My climbing partner, Nic, wasn’t as defeated to learn that we couldn’t use the gym and suggested that we ride to Fleming Beach, an outdoors climbing spot, to traverse the crag. An alternative that would have us climb outdoors in sunny weather? Ew.
In the cycling department, since I no longer have a default cycling partner, Yann, I knew I’d have to start asking others out on riding dates. The last three people not named Yann, who I’ve gone riding with, includes Ed, who lives on another continent. I’ve gone cycling with so few people that I don’t know how my skills stack up. I didn’t want to go with someone new and spoil the ride by being an uncoordinated slowpoke.
I’m a bike mechanic: I can’t ruin the illusion of being adept with bikes and on bikes. I’ve already fallen in front of my co-workers several times. I felt like they fully expect me to suck and probably wouldn’t be stoked on the idea of having me tag along on rides. Luckily, I have friends at work who don’t work inside the shop and therefore have not seen me topple off a bike: Davy, who actually doesn’t work with me anymore, and Maggie, who’s taking some well-deserved time off.
Now these two have seen me bail off a bike because they took me to Thetis Lake, which has a network of mountain biking trails. I didn’t need the experience of riding with others to know that my technical riding skills are lacking. I have a valid excuse: because my cochleas are ossified, I have no inner ear balance. My dysfunctional vestibular system means it is physically impossible for me to get dizzy from spinning, which isn’t a bad thing, but it has compromised my sense of balance. I had to re-learn how to walk as a kid after I went deaf! While it makes things like technical riding more challenging, it’s not impossible.
As a wise, old climbing partner once told me, being terrible at something is a good reason to do it. It’d also be a shame to have a bike like Ponyboy and not ride it through the woods.

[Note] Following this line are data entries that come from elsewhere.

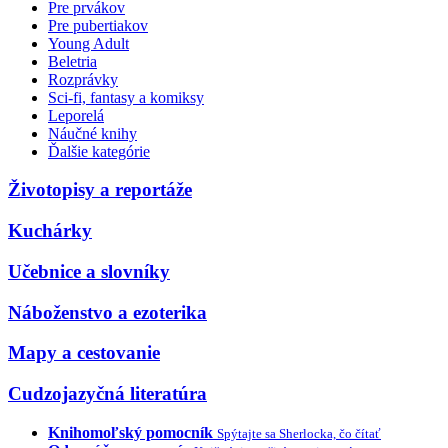
Pre prvákov
Pre pubertiakov
Young Adult
Beletria
Rozprávky
Sci-fi, fantasy a komiksy
Leporelá
Náučné knihy
Ďalšie kategórie
Životopisy a reportáže
Kuchárky
Učebnice a slovníky
Náboženstvo a ezoterika
Mapy a cestovanie
Cudzojazyčná literatúra
Knihomoľský pomocník
Spýtajte sa Sherlocka, čo čítať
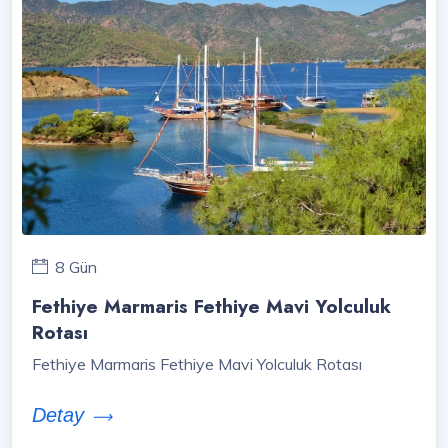
8 Gün
Fethiye Marmaris Fethiye Mavi Yolculuk
Rotası
Fethiye Marmaris Fethiye Mavi Yolculuk Rotası
Detay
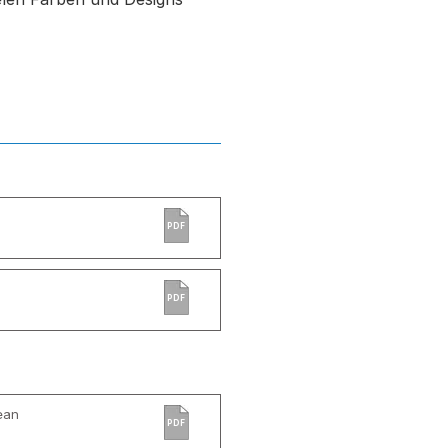
PDF
PDF
ean
PDF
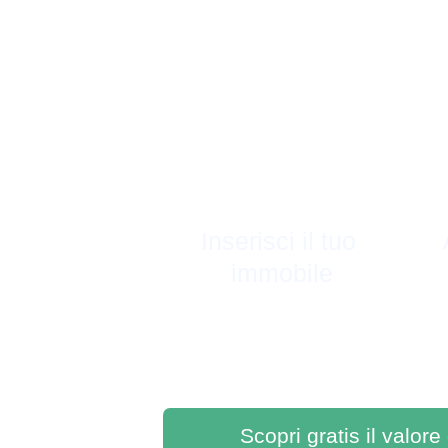
Inserisci il tuo 
immobile
Scopri gratis il valore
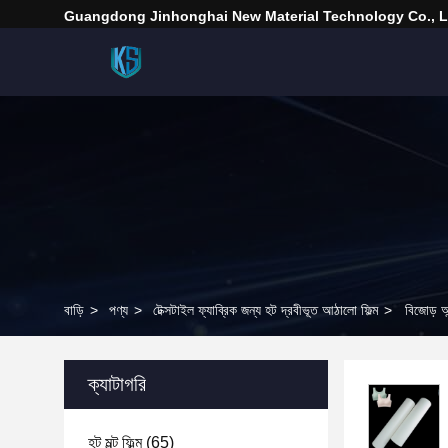
Guangdong Jinhonghai New Material Technology Co., L
বাড়ি
>
পণ্য
>
টেক্সটাইল ফ্যাব্রিক জন্য হট দ্রবীভূত আঠালো ফিল্ম
>
বিজোড় আ
ক্যাটাগরি
হট মল্ট ফিল্ম
(65)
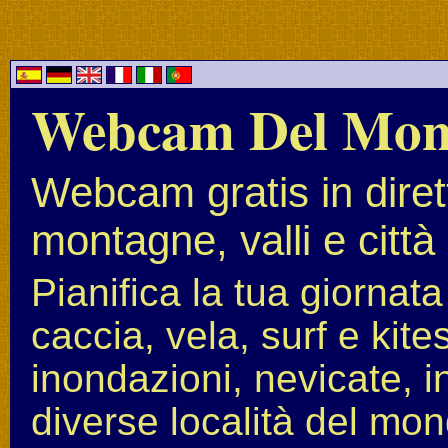
Webcam Del Mo
Webcam gratis in diret
montagne, valli e città
Pianifica la tua giornat
caccia, vela, surf e kit
inondazioni, nevicate, i
diverse località del mon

So, I just went for it…ish. In true rookie fashion, I hesitated too much on one of the descents. My nervous braking locked up my wheels, causing my bike to zigzag in the dirt before I veered off the trail, falling into the bushes. The slope off the path softened the impact, but pokey things in the forest scraped up my legs.
I am willing to get used to this happening because it was fun. I don’t anticipate ever taking over Maggie’s post of being the Mayor of Mistytown (the shop folks’ way of saying she’s fearless), but with practice, I could be the deputy mayor.
On our way back to Victoria, Maggie and Davy invited me to their place to see their six month old kitty, Fitz. I had to choose between A. Continuing along the trail back home, or B. Taking a detour for a cat.
I chose B. Cat.
So, being a cyclist is a good way to get me to hang out with you, and having a cat is the secret to luring me to your place. A puppy works too.
Candy? not as much. Pre-ride, someone in the bike shop warned me that Davy was known for carrying weird candy to share with his cycling buddies. I did not get fed mystery candy, but I was flattered to learn that Davy and Maggie had publicized our cycling plans and that my co-mechanics were excited about plans that didn’t even involve them.
Post-ride, the shop folks were interested in learning how I’d fared and probably not at all shocked to see my scraped up legs. Hopefully, one day, they’ll get the chance to witness me hilariously tumble into the bushes. And, one day, I will redeem myself by showing that while I am not great on descents, I am an absolute beast on climbs.
Maybe that day will be today because Ponyboy and I are heading out for the hills in a few hours!